Ground was boken Wednesday for a Watertown-Cambridge bike path expected to be complete in early summer of 2020. (Photos and video: Tom Meek)

The city will have a more comprehensive schedule of bike infrastructure rollouts early next year, Community Development spokeswoman Bridget Martin said, and the state is joining in with a Dec. 18 meeting to discuss options for bike safety improvements on some of its own roadway in Cambridge.

Even before that, the Cambridge Bicycle Safety group is calling for city staff to report back by the end of January on how common speed limit violations are in Cambridge and how the city can better engineer traffic calming; a policy order written with Mayor Marc McGovern, vice mayor Jan Devereux and city councillor Quinton Zondervan will make the request official Monday.

“For example, we know that changing paving surfaces and raising crosswalks helps slow traffic in busy areas,” the group said Thursday, explaining the urgency behind the order: “Over the past 10 years, 16 vulnerable road users – either walking or biking – have been killed in our city. This is a public health crisis.”

The mayor and City Manager Louis A. DePasquale are also set to attend a community meeting next week on pedestrian safety and safer streets, planned for 6:30 p.m. Thursday at the Amigos School, 15 Upton St., Cambridgeport.

There have already been several steps taken to separate cyclists from motor vehicles and connect major destinations by bike lane since an October rally by the bicycle safety group, including a priority bus and bike lane on Mount Auburn Street; separated lanes on Massachusetts Avenue from Central Square through the Massachusetts Institute of Technology to the Charles River, opened late last month; and Wednesday’s groundbreaking for a Watertown-Cambridge bike path.

The Watertown-Cambridge path, expected to be complete in early summer of 2020, leverages an old railway running parallel to Huron Avenue to better connect cyclists coming from Watertown and West Cambridge to Fresh Pond destinations including the pond, mall and Danehy Park, as well as the Alewife T station and Minuteman Bike Path – good for families and other cyclists unwilling to tangle with vehicles on Huron Avenue and the Fresh Pond Parkway.

The separated bike lanes (alongside a dedicated Boston-bound bus lane) south of Central Square provide more safety in a congested area notorious for its perilous intersections.
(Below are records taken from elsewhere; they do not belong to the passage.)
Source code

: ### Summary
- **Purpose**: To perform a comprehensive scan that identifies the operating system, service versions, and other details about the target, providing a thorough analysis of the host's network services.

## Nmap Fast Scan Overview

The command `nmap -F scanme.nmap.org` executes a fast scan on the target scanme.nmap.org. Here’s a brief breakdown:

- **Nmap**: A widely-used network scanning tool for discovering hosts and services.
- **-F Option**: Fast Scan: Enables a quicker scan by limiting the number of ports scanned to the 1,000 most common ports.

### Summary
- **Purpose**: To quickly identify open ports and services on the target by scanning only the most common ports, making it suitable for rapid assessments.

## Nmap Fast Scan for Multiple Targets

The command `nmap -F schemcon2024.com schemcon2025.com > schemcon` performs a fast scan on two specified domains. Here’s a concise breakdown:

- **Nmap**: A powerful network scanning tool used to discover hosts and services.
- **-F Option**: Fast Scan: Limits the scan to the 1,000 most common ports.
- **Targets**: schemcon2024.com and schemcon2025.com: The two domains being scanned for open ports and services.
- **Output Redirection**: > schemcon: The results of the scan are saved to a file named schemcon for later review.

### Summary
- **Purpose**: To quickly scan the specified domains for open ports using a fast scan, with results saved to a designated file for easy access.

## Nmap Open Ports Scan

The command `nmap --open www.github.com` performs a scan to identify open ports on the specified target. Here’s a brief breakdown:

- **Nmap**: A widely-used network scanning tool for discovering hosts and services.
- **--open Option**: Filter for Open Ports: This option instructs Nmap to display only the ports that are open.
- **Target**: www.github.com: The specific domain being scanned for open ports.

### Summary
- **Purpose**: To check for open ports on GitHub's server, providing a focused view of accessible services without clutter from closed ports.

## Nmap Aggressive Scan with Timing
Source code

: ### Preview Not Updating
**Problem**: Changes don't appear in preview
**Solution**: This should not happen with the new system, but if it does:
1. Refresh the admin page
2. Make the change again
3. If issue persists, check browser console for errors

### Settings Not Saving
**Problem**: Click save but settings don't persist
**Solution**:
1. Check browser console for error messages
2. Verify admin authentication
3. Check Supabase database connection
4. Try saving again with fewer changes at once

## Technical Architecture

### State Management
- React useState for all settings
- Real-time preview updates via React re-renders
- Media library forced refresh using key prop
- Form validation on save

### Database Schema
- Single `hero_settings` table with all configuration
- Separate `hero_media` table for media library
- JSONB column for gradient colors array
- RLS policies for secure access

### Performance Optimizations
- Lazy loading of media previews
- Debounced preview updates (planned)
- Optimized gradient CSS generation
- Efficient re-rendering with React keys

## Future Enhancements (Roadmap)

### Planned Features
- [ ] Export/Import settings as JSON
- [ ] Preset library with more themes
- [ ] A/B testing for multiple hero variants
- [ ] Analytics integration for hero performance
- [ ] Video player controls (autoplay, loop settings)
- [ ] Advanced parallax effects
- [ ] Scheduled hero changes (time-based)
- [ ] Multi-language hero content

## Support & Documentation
The project is still undergoing tweaks, said Joseph Barr, director of the city’s Traffic, Parking & Transportation Department, though the bulk of the project was completed and opened for use just after Thanksgiving.

Here’s how the ride looks to a bicyclist headed toward the Charles:

Data from the installations will show whether they increase public safety and get more people out of their cars, traffic officials have said.

The bicycle safety group and other advocacy groups, including Livable Streets and the Boston Cyclists Union, have been loud advocates for safer streets since the Cambridge deaths of cyclists Amanda Phillips and Joseph Lavins in 2016. In November, another cyclist was struck and killed by a dump truck at Museum Way and Monsignor O’Brien Highway, across from the Museum of Science, and state Rep. Mike Connolly called on the state to make changes.

A public hearing at 6:30 p.m. Dec. 18 at the Massachusetts Institute of Technology’s Stratton Student Center, 84 Massachusetts Ave. – planned originally for the Museum of Science but moved to accommodate an expected large audience – will discuss the details of Meng Jin’s death and safety improvements from infrastructure and vehicle safeguard perspectives, Connolly said.


This post was updated Dec. 14, 2018, to change the location of the Dec. 18, 2018, meeting.